[Records for this exercise]
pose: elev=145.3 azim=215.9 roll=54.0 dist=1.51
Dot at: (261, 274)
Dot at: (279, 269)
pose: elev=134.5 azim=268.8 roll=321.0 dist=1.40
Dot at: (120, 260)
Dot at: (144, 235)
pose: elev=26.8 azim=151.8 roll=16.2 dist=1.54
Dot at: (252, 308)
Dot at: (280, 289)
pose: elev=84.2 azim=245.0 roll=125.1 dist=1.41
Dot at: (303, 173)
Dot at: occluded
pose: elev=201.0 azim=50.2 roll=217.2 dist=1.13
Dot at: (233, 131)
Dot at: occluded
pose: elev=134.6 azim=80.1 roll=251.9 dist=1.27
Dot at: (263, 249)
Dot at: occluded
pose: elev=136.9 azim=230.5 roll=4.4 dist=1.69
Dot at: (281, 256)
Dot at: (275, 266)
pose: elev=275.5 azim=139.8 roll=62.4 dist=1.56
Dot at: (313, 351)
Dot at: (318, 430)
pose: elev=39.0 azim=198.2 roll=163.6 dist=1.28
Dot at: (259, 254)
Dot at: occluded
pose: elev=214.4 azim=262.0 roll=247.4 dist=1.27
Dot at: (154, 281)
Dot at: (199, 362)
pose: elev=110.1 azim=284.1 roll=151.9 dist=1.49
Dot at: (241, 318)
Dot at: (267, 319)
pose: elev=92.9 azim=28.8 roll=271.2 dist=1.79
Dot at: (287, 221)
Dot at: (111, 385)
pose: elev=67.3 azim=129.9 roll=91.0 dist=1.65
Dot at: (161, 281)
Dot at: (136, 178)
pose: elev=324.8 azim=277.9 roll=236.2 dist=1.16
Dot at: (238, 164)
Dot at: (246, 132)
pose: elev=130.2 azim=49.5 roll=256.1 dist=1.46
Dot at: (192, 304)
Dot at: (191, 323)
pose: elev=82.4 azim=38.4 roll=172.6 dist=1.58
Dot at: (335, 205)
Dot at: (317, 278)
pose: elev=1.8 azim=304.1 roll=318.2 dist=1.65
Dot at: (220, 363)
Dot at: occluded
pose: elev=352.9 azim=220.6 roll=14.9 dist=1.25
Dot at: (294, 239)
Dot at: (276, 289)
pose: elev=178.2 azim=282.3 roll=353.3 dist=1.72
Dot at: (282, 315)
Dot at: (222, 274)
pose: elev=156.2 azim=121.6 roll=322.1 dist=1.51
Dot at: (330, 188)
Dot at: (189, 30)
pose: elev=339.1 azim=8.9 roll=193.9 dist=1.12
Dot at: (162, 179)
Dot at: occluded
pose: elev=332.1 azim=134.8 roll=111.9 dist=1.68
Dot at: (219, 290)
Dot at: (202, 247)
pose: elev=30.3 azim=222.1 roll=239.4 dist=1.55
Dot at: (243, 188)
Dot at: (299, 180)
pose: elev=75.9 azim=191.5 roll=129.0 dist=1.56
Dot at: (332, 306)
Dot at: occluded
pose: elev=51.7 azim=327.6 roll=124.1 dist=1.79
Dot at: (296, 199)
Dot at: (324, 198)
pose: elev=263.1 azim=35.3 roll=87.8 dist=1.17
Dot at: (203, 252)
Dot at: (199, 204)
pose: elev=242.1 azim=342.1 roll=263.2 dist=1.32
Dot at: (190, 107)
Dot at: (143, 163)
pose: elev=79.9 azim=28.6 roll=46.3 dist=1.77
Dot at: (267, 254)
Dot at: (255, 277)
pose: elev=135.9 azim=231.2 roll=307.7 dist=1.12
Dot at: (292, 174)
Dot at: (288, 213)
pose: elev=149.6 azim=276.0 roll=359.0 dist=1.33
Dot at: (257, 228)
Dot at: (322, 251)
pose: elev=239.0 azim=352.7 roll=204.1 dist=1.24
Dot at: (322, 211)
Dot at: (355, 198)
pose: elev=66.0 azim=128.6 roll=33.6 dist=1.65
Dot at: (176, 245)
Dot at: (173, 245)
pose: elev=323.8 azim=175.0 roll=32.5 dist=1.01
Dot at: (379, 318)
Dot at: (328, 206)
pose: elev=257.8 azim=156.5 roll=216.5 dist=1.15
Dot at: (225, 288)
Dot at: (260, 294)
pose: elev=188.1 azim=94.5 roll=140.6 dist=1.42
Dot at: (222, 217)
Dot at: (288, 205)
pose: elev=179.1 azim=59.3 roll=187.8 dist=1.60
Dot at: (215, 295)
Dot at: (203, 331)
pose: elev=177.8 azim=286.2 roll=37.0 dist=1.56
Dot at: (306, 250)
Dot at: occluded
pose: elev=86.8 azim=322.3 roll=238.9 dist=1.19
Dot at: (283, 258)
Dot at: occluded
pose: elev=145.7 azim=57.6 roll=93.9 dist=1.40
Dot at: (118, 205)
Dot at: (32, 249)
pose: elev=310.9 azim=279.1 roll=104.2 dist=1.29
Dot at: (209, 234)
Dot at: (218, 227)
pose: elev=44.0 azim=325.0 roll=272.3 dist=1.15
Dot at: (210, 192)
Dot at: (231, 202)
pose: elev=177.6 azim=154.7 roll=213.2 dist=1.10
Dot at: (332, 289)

[What is being asked]
Write out every row above again, switching each "pose" to "camera" and leaving everything else unchanged.

[Result of this task]
camera: elev=145.3 azim=215.9 roll=54.0 dist=1.51
Dot at: (261, 274)
Dot at: (279, 269)
camera: elev=134.5 azim=268.8 roll=321.0 dist=1.40
Dot at: (120, 260)
Dot at: (144, 235)
camera: elev=26.8 azim=151.8 roll=16.2 dist=1.54
Dot at: (252, 308)
Dot at: (280, 289)
camera: elev=84.2 azim=245.0 roll=125.1 dist=1.41
Dot at: (303, 173)
Dot at: occluded
camera: elev=201.0 azim=50.2 roll=217.2 dist=1.13
Dot at: (233, 131)
Dot at: occluded
camera: elev=134.6 azim=80.1 roll=251.9 dist=1.27
Dot at: (263, 249)
Dot at: occluded
camera: elev=136.9 azim=230.5 roll=4.4 dist=1.69
Dot at: (281, 256)
Dot at: (275, 266)
camera: elev=275.5 azim=139.8 roll=62.4 dist=1.56
Dot at: (313, 351)
Dot at: (318, 430)
camera: elev=39.0 azim=198.2 roll=163.6 dist=1.28
Dot at: (259, 254)
Dot at: occluded
camera: elev=214.4 azim=262.0 roll=247.4 dist=1.27
Dot at: (154, 281)
Dot at: (199, 362)
camera: elev=110.1 azim=284.1 roll=151.9 dist=1.49
Dot at: (241, 318)
Dot at: (267, 319)
camera: elev=92.9 azim=28.8 roll=271.2 dist=1.79
Dot at: (287, 221)
Dot at: (111, 385)
camera: elev=67.3 azim=129.9 roll=91.0 dist=1.65
Dot at: (161, 281)
Dot at: (136, 178)
camera: elev=324.8 azim=277.9 roll=236.2 dist=1.16
Dot at: (238, 164)
Dot at: (246, 132)
camera: elev=130.2 azim=49.5 roll=256.1 dist=1.46
Dot at: (192, 304)
Dot at: (191, 323)
camera: elev=82.4 azim=38.4 roll=172.6 dist=1.58
Dot at: (335, 205)
Dot at: (317, 278)
camera: elev=1.8 azim=304.1 roll=318.2 dist=1.65
Dot at: (220, 363)
Dot at: occluded
camera: elev=352.9 azim=220.6 roll=14.9 dist=1.25
Dot at: (294, 239)
Dot at: (276, 289)
camera: elev=178.2 azim=282.3 roll=353.3 dist=1.72
Dot at: (282, 315)
Dot at: (222, 274)
camera: elev=156.2 azim=121.6 roll=322.1 dist=1.51
Dot at: (330, 188)
Dot at: (189, 30)
camera: elev=339.1 azim=8.9 roll=193.9 dist=1.12
Dot at: (162, 179)
Dot at: occluded
camera: elev=332.1 azim=134.8 roll=111.9 dist=1.68
Dot at: (219, 290)
Dot at: (202, 247)
camera: elev=30.3 azim=222.1 roll=239.4 dist=1.55
Dot at: (243, 188)
Dot at: (299, 180)
camera: elev=75.9 azim=191.5 roll=129.0 dist=1.56
Dot at: (332, 306)
Dot at: occluded
camera: elev=51.7 azim=327.6 roll=124.1 dist=1.79
Dot at: (296, 199)
Dot at: (324, 198)
camera: elev=263.1 azim=35.3 roll=87.8 dist=1.17
Dot at: (203, 252)
Dot at: (199, 204)
camera: elev=242.1 azim=342.1 roll=263.2 dist=1.32
Dot at: (190, 107)
Dot at: (143, 163)
camera: elev=79.9 azim=28.6 roll=46.3 dist=1.77
Dot at: (267, 254)
Dot at: (255, 277)
camera: elev=135.9 azim=231.2 roll=307.7 dist=1.12
Dot at: (292, 174)
Dot at: (288, 213)
camera: elev=149.6 azim=276.0 roll=359.0 dist=1.33
Dot at: (257, 228)
Dot at: (322, 251)
camera: elev=239.0 azim=352.7 roll=204.1 dist=1.24
Dot at: (322, 211)
Dot at: (355, 198)
camera: elev=66.0 azim=128.6 roll=33.6 dist=1.65
Dot at: (176, 245)
Dot at: (173, 245)
camera: elev=323.8 azim=175.0 roll=32.5 dist=1.01
Dot at: (379, 318)
Dot at: (328, 206)
camera: elev=257.8 azim=156.5 roll=216.5 dist=1.15
Dot at: (225, 288)
Dot at: (260, 294)
camera: elev=188.1 azim=94.5 roll=140.6 dist=1.42
Dot at: (222, 217)
Dot at: (288, 205)
camera: elev=179.1 azim=59.3 roll=187.8 dist=1.60
Dot at: (215, 295)
Dot at: (203, 331)
camera: elev=177.8 azim=286.2 roll=37.0 dist=1.56
Dot at: (306, 250)
Dot at: occluded
camera: elev=86.8 azim=322.3 roll=238.9 dist=1.19
Dot at: (283, 258)
Dot at: occluded
camera: elev=145.7 azim=57.6 roll=93.9 dist=1.40
Dot at: (118, 205)
Dot at: (32, 249)
camera: elev=310.9 azim=279.1 roll=104.2 dist=1.29
Dot at: (209, 234)
Dot at: (218, 227)
camera: elev=44.0 azim=325.0 roll=272.3 dist=1.15
Dot at: (210, 192)
Dot at: (231, 202)
camera: elev=177.6 azim=154.7 roll=213.2 dist=1.10
Dot at: (332, 289)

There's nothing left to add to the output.